Die Bilder sind bekannt, Schefkes Leben auch. Die Autobiographie ist sprachlich klar und spannend formuliert. Sie führt vor Augen, wie wichtig Einzelpersönlichkeiten sind und wie auch kleine Entscheidungen Geschichte beeinflussen. Schefke schmuggelte Waren und Informationen von West nach Ost und umgekehrt und recherchierte zu Tabuthemen wie Skinheads in der DDR oder Giftmüll aus dem Westen. Seine Erzählungen und Anekdoten lassen erahnen, warum ein Kind, das zufällig in der DDR aufwächst, zum Systemgegner und Aktivisten wird und trotz Widrigkeiten, Verboten und Bedrohungen das Land nicht verlassen, sondern es verändern will. Abitur? Nicht mit Westverwandtschaft. Ein Architekturstudium? Nur mit "freiwilligem" zusätzlichen Wehrdienst. Karriere? Im Tausch gegen Informationen.
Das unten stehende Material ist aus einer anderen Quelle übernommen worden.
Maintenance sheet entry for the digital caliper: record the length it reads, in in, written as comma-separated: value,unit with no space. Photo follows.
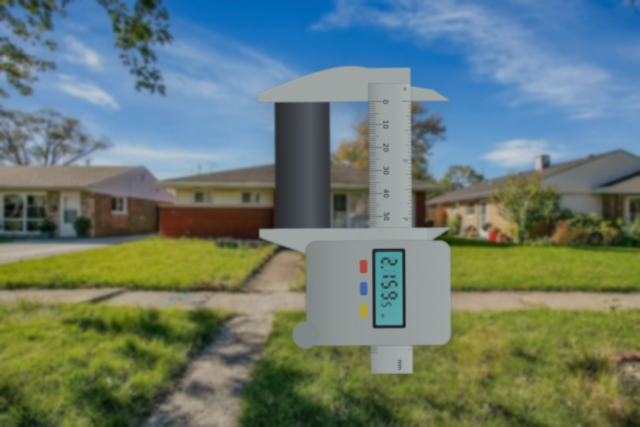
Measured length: 2.1595,in
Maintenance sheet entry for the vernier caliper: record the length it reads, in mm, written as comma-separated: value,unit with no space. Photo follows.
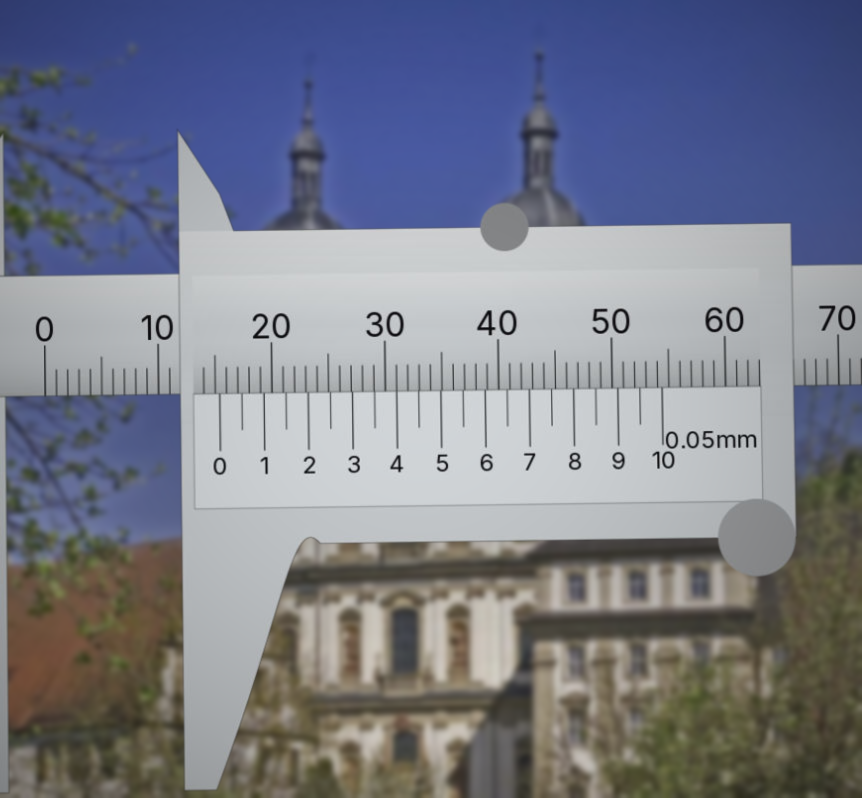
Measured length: 15.4,mm
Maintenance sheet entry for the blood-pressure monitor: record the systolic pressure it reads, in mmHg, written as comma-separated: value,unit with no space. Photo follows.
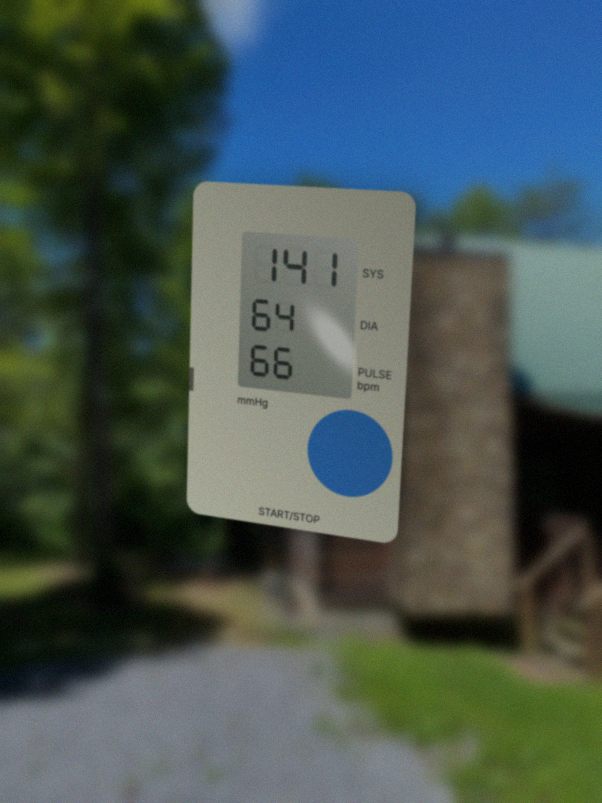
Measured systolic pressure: 141,mmHg
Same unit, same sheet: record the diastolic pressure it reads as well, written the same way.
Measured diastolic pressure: 64,mmHg
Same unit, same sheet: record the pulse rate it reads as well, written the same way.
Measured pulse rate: 66,bpm
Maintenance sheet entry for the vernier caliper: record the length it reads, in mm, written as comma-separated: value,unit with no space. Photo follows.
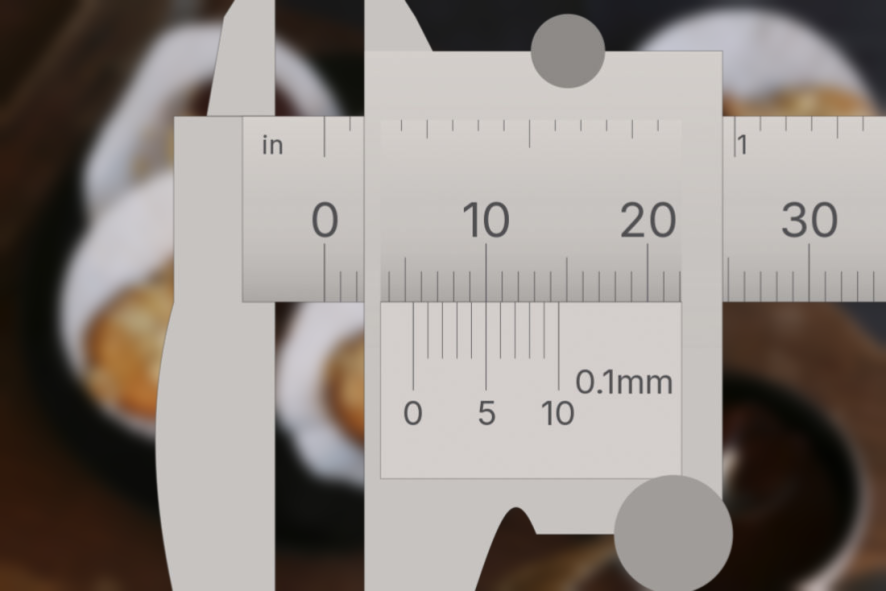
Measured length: 5.5,mm
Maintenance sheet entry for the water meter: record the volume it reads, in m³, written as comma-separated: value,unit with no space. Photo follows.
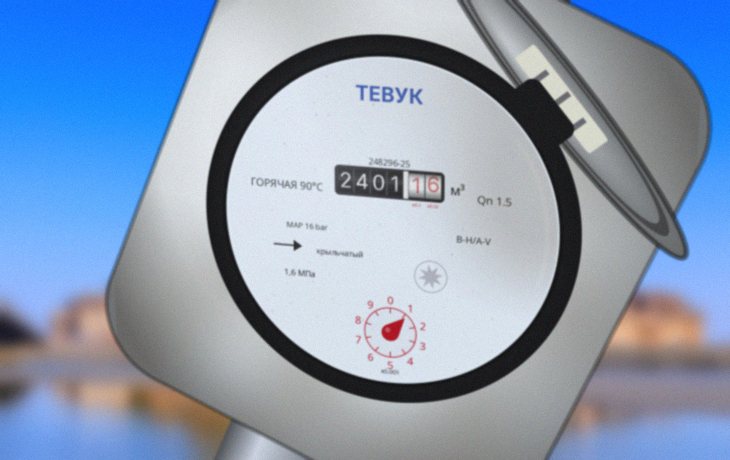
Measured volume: 2401.161,m³
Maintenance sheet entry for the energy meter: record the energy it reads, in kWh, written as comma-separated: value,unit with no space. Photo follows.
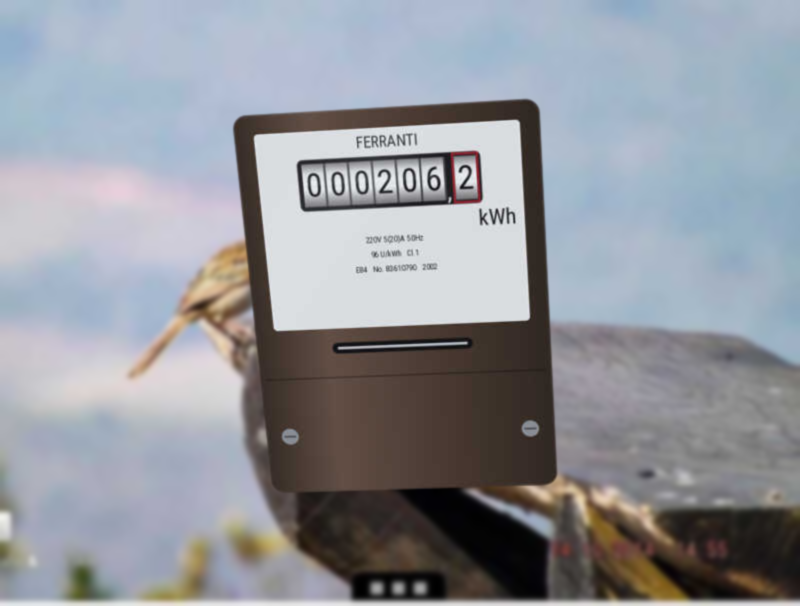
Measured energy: 206.2,kWh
Schefke mischt persönliche Erinnerung mit Bildern und Auszügen aus seiner Stasi-Akte. Neun Ordner soll das Ministerium für Staatssicherheit unter dem Titel OV "Satan" angelegt haben. Nur zwei konnte er nach dem Kalten Krieg einsehen. Sie zeigen, dass die Aktivisten vielfach einfach Glück hatten und auf einem schwierigen Grat zwischen Vertrauen und Verrat balancierten. Für viele Aktionen brauchten sie Hilfe. Vermeintliche Freunde entpuppten sich später als inoffizielle Mitarbeiter der Staatssicherheit, die herausfinden sollten, wie Schefke Videos, Informationen und Zeitungen zwischen West und Ost transportierte und Kontakt zu Journalisten im Westen hielt.

Schefkte spannt einen Bogen von den Leipziger Montagsdemonstrationen 1989 bis zu den Montagsdemonstrationen der Pegida-Bewegung rund 15 Jahre später in Dresden, über die er ebenfalls als Journalist berichtete - und beschimpft, bedroht und angegriffen wurde. Ein Buch über den Wert der Meinungsfreiheit und das Risiko, eine eigene Meinung zu haben.

ANNA FRIES

Siegbert Schefke: Als die Angst die Seite wechselte. Die Macht der verbotenen Bilder.

Transit Verlag, Berlin 2019. 160 S., 16,- [Euro].